Results:  Affected patients had normal vision in early childhood but began to experience difficulty with central vision between 5 and 23 years of age. Fundus examination early in the disease course revealed flecks in the macula. Central atrophy developed later, with visual acuity decreasing to 20/200 or worse in all patients older than 31 years. Fluorescein angiography revealed no evidence of choroidal silence. Electroretinograms were near normal in younger affected individuals and were most notable for prolonged implicit times in a 73-year-old patient.

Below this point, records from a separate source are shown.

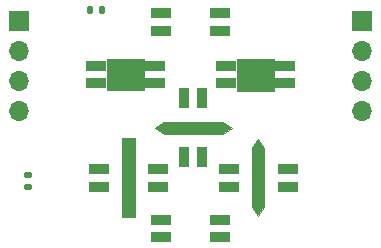
<source format=gbr>
%TF.GenerationSoftware,KiCad,Pcbnew,(6.0.7)*%
%TF.CreationDate,2024-10-06T09:26:11-05:00*%
%TF.ProjectId,RGB7Segment,52474237-5365-4676-9d65-6e742e6b6963,rev?*%
%TF.SameCoordinates,Original*%
%TF.FileFunction,Soldermask,Top*%
%TF.FilePolarity,Negative*%
%FSLAX46Y46*%
G04 Gerber Fmt 4.6, Leading zero omitted, Abs format (unit mm)*
G04 Created by KiCad (PCBNEW (6.0.7)) date 2024-10-06 09:26:11*
%MOMM*%
%LPD*%
G01*
G04 APERTURE LIST*
G04 Aperture macros list*
%AMRoundRect*
0 Rectangle with rounded corners*
0 $1 Rounding radius*
0 $2 $3 $4 $5 $6 $7 $8 $9 X,Y pos of 4 corners*
0 Add a 4 corners polygon primitive as box body*
4,1,4,$2,$3,$4,$5,$6,$7,$8,$9,$2,$3,0*
0 Add four circle primitives for the rounded corners*
1,1,$1+$1,$2,$3*
1,1,$1+$1,$4,$5*
1,1,$1+$1,$6,$7*
1,1,$1+$1,$8,$9*
0 Add four rect primitives between the rounded corners*
20,1,$1+$1,$2,$3,$4,$5,0*
20,1,$1+$1,$4,$5,$6,$7,0*
20,1,$1+$1,$6,$7,$8,$9,0*
20,1,$1+$1,$8,$9,$2,$3,0*%
G04 Aperture macros list end*
%ADD10C,0.120000*%
%ADD11RoundRect,0.135000X-0.185000X0.135000X-0.185000X-0.135000X0.185000X-0.135000X0.185000X0.135000X0*%
%ADD12R,1.803400X0.812800*%
%ADD13RoundRect,0.135000X-0.135000X-0.185000X0.135000X-0.185000X0.135000X0.185000X-0.135000X0.185000X0*%
%ADD14R,1.700000X1.700000*%
%ADD15O,1.700000X1.700000*%
%ADD16R,0.812800X1.803400*%
G04 APERTURE END LIST*
D10*
%TO.C,B1*%
X202960000Y-90910000D02*
X206060000Y-90910000D01*
X206060000Y-90910000D02*
X206060000Y-93610000D01*
X206060000Y-93610000D02*
X202960000Y-93610000D01*
X202960000Y-93610000D02*
X202960000Y-90910000D01*
G36*
X202960000Y-90910000D02*
G01*
X206060000Y-90910000D01*
X206060000Y-93610000D01*
X202960000Y-93610000D01*
X202960000Y-90910000D01*
G37*
%TO.C,C1*%
G36*
X205250000Y-98500000D02*
G01*
X205250000Y-103500000D01*
X204750000Y-104250000D01*
X204250000Y-103500000D01*
X204250000Y-98500000D01*
X204750000Y-97750000D01*
X205250000Y-98500000D01*
G37*
X205250000Y-98500000D02*
X205250000Y-103500000D01*
X204750000Y-104250000D01*
X204250000Y-103500000D01*
X204250000Y-98500000D01*
X204750000Y-97750000D01*
X205250000Y-98500000D01*
%TO.C,E1*%
X193200000Y-97650000D02*
X194300000Y-97650000D01*
X194300000Y-97650000D02*
X194300000Y-104350000D01*
X194300000Y-104350000D02*
X193200000Y-104350000D01*
X193200000Y-104350000D02*
X193200000Y-97650000D01*
G36*
X193200000Y-97650000D02*
G01*
X194300000Y-97650000D01*
X194300000Y-104350000D01*
X193200000Y-104350000D01*
X193200000Y-97650000D01*
G37*
%TO.C,F1*%
X191950000Y-90900000D02*
X195050000Y-90900000D01*
X195050000Y-90900000D02*
X195050000Y-93600000D01*
X195050000Y-93600000D02*
X191950000Y-93600000D01*
X191950000Y-93600000D02*
X191950000Y-90900000D01*
G36*
X191950000Y-90900000D02*
G01*
X195050000Y-90900000D01*
X195050000Y-93600000D01*
X191950000Y-93600000D01*
X191950000Y-90900000D01*
G37*
%TO.C,G1*%
G36*
X202500000Y-96750000D02*
G01*
X201750000Y-97250000D01*
X196750000Y-97250000D01*
X196000000Y-96750000D01*
X196750000Y-96250000D01*
X201750000Y-96250000D01*
X202500000Y-96750000D01*
G37*
X202500000Y-96750000D02*
X201750000Y-97250000D01*
X196750000Y-97250000D01*
X196000000Y-96750000D01*
X196750000Y-96250000D01*
X201750000Y-96250000D01*
X202500000Y-96750000D01*
%TD*%
D11*
%TO.C,R1*%
X185250000Y-100740000D03*
X185250000Y-101760000D03*
%TD*%
D12*
%TO.C,B1*%
X201998100Y-91500700D03*
X201998100Y-92999300D03*
X207001900Y-92999300D03*
X207001900Y-91500700D03*
%TD*%
D13*
%TO.C,R2*%
X190490000Y-86750000D03*
X191510000Y-86750000D03*
%TD*%
D12*
%TO.C,D1*%
X196498100Y-104531750D03*
X196498100Y-106030350D03*
X201501900Y-106030350D03*
X201501900Y-104531750D03*
%TD*%
D14*
%TO.C,J1*%
X184500000Y-87700000D03*
D15*
X184500000Y-90240000D03*
X184500000Y-92780000D03*
X184500000Y-95320000D03*
%TD*%
D12*
%TO.C,A1*%
X196498100Y-87031750D03*
X196498100Y-88530350D03*
X201501900Y-88530350D03*
X201501900Y-87031750D03*
%TD*%
D14*
%TO.C,J2*%
X213500000Y-87700000D03*
D15*
X213500000Y-90240000D03*
X213500000Y-92780000D03*
X213500000Y-95320000D03*
%TD*%
D12*
%TO.C,C1*%
X202248100Y-100250700D03*
X202248100Y-101749300D03*
X207251900Y-101749300D03*
X207251900Y-100250700D03*
%TD*%
%TO.C,E1*%
X191248100Y-100250700D03*
X191248100Y-101749300D03*
X196251900Y-101749300D03*
X196251900Y-100250700D03*
%TD*%
%TO.C,F1*%
X190998100Y-91500700D03*
X190998100Y-92999300D03*
X196001900Y-92999300D03*
X196001900Y-91500700D03*
%TD*%
D16*
%TO.C,G1*%
X198500700Y-99251900D03*
X199999300Y-99251900D03*
X199999300Y-94248100D03*
X198500700Y-94248100D03*
%TD*%
M02*

</source>
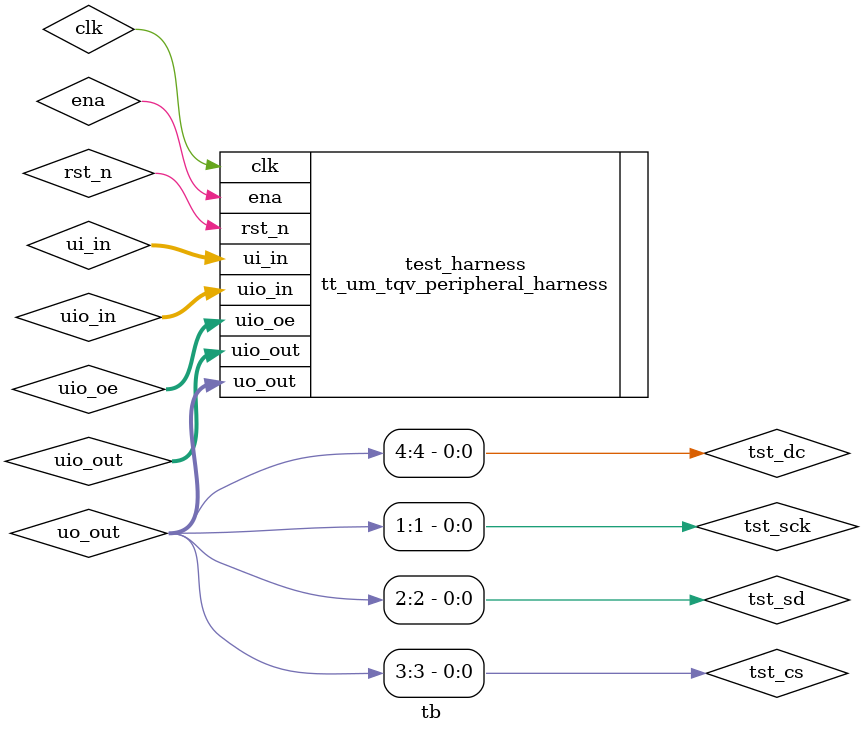
<source format=v>
`default_nettype none
`timescale 1ns / 1ps

/* This testbench just instantiates the module and makes some convenient wires
   that can be driven / tested by the cocotb test.py.
*/
module tb ();

  // Dump the signals to a VCD file. You can view it with gtkwave or surfer.
  initial begin
    $dumpfile("tb.vcd");
    $dumpvars(0, tb);
    #1;
  end

  // Wire up the inputs and outputs:
  reg clk;
  reg rst_n;
  reg ena;
  reg [7:0] ui_in;
  reg [7:0] uio_in;
  wire [7:0] uo_out;
  wire [7:0] uio_out;
  wire [7:0] uio_oe;
`ifdef GL_TEST
  wire VPWR = 1'b1;
  wire VGND = 1'b0;
`endif

  tt_um_tqv_peripheral_harness test_harness (

      // Include power ports for the Gate Level test:
`ifdef GL_TEST
      .VPWR(VPWR),
      .VGND(VGND),
`endif

      .ui_in  (ui_in),    // Dedicated inputs
      .uo_out (uo_out),   // Dedicated outputs
      .uio_in (uio_in),   // IOs: Input path
      .uio_out(uio_out),  // IOs: Output path
      .uio_oe (uio_oe),   // IOs: Enable path (active high: 0=input, 1=output)
      .ena    (ena),      // enable - goes high when design is selected
      .clk    (clk),      // clock
      .rst_n  (rst_n)     // not reset
  );

  (* keep *) wire tst_cs;
  (* keep *) wire tst_sd;
  (* keep *) wire tst_sck;
  (* keep *) wire tst_dc;

  assign tst_cs   = uo_out[3];
  assign tst_sd   = uo_out[2];
  assign tst_sck  = uo_out[1];
  assign tst_dc   = uo_out[4];

`ifdef MODEL
  simio_ssd1306_spi4 i_ssd1306_spi4 (
    .cs_in  ( uo_out[3] ),
    .sdi_i  ( uo_out[2] ),
    .sck_i  ( uo_out[1] ),
    .dc_i   ( uo_out[4] )
  );
`endif



endmodule

</source>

Chromosome linkage analysis revealed the diseasecausing gene to be located near the centromere on the long arm of chromosome 6. The maximum lod score was 5.5 (θ=0) with marker D6S280. Multipoint analysis resulted in a peak lod score of 6.2 in the interval between markers D6S313 and D6S252 and excluded the interval containing the North Carolina macular dystrophy gene.

Conclusions:  This autosomal dominant macular dystrophy is clinically similar to Stargardt's disease, with the exception of its pattern of inheritance. The clearly progressive nature of the disease distinguishes it from North Carolina macular dystrophy, whose causative gene is also located on the long arm of chromosome 6. Identification of the gene involved in this disease may provide clues to the pathogenesis of age-related macular degeneration.